--- EXTRACTED INFORMATION ---
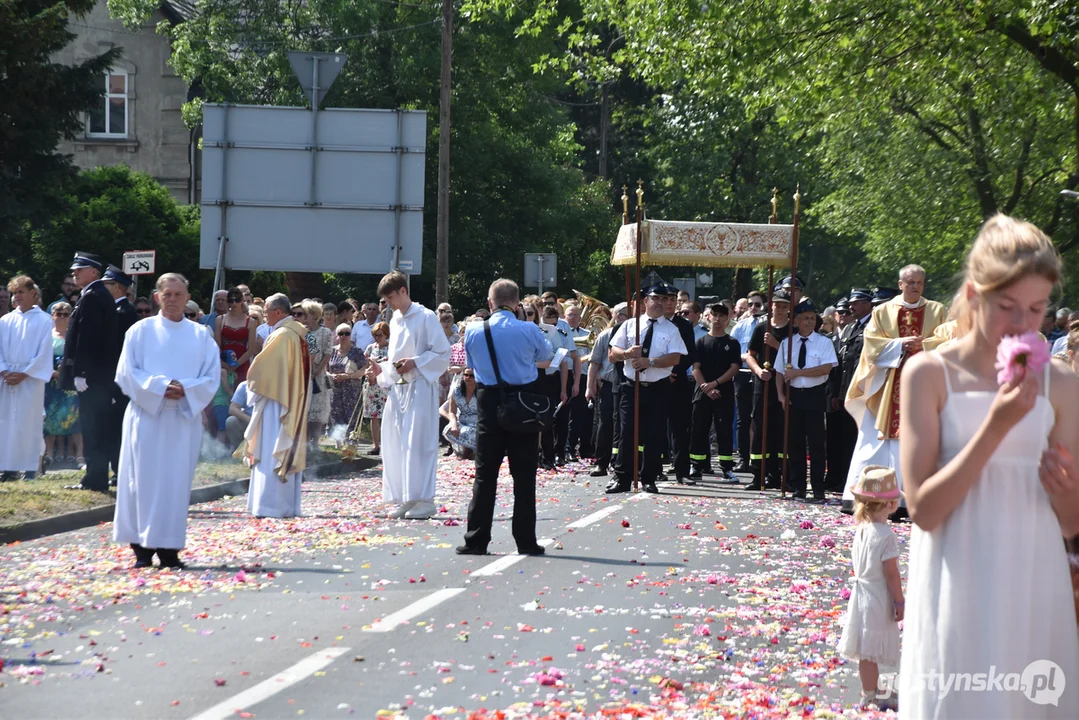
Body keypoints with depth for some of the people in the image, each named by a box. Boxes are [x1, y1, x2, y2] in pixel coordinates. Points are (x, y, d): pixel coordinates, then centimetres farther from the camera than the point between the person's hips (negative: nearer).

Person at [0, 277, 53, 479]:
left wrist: (24, 374, -12)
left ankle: (30, 467, -2)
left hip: (30, 379, -4)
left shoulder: (44, 320, -1)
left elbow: (44, 352, -6)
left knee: (28, 422, -6)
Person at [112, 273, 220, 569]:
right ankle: (142, 546, 0)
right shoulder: (141, 331, 5)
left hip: (184, 419, 2)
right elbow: (126, 373, -1)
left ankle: (169, 548, 2)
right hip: (146, 416, -1)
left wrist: (185, 390, -13)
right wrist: (159, 388, -14)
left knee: (177, 482, -1)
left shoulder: (201, 335, 10)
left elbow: (212, 378, 5)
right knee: (145, 480, -4)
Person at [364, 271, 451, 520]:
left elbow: (443, 354, -9)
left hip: (420, 388, -8)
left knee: (418, 443, -11)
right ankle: (406, 499, 13)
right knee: (395, 444, 7)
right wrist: (381, 369, 8)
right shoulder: (395, 321, 16)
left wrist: (415, 363, -18)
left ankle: (425, 500, -9)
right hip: (397, 388, 8)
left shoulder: (426, 318, -8)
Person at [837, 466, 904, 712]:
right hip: (879, 600, -8)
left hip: (861, 595, 8)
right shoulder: (886, 535, -20)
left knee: (867, 652, 15)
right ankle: (869, 697, 4)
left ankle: (869, 691, 26)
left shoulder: (860, 529, 4)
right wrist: (900, 603, -11)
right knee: (871, 652, -1)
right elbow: (891, 573, -19)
---
# ACTIVITY
Reproduce all the items above verbatim, omitting the pictures.

# RESPONSE FOR THIS EXERCISE
Body keypoints with depth for some of the people in the image, each named by a box. Boxes are [x1, y1, x2, y2] in pixel coordinates. Points are (x, y, d): pixel coordinates, then centimetres farther from the camera than the point between the person's hips (negative: nearer).

Person at [0, 277, 53, 479]:
left wrist: (24, 374, -12)
left ankle: (30, 467, -2)
left hip: (30, 379, -4)
left shoulder: (44, 320, -1)
left elbow: (44, 352, -6)
left knee: (28, 422, -6)
Person at [112, 273, 220, 569]:
right ankle: (142, 546, 0)
right shoulder: (141, 331, 5)
left hip: (184, 419, 2)
right elbow: (126, 373, -1)
left ankle: (169, 548, 2)
right hip: (146, 416, -1)
left wrist: (185, 390, -13)
right wrist: (159, 388, -14)
left knee: (177, 482, -1)
left shoulder: (201, 335, 10)
left elbow: (212, 378, 5)
right knee: (145, 480, -4)
Person at [364, 271, 451, 520]:
left elbow: (443, 354, -9)
left hip: (420, 388, -8)
left knee: (418, 443, -11)
right ankle: (406, 499, 13)
right knee: (395, 444, 7)
right wrist: (381, 369, 8)
right shoulder: (395, 321, 16)
left wrist: (415, 363, -18)
left ankle: (425, 500, -9)
right hip: (397, 388, 8)
left shoulder: (426, 318, -8)
Person at [837, 466, 904, 712]:
right hip: (879, 600, -8)
left hip: (861, 595, 8)
right shoulder: (886, 535, -20)
left knee: (867, 652, 15)
right ankle: (869, 697, 4)
left ankle: (869, 691, 26)
left shoulder: (860, 529, 4)
right wrist: (900, 603, -11)
right knee: (871, 652, -1)
right elbow: (891, 573, -19)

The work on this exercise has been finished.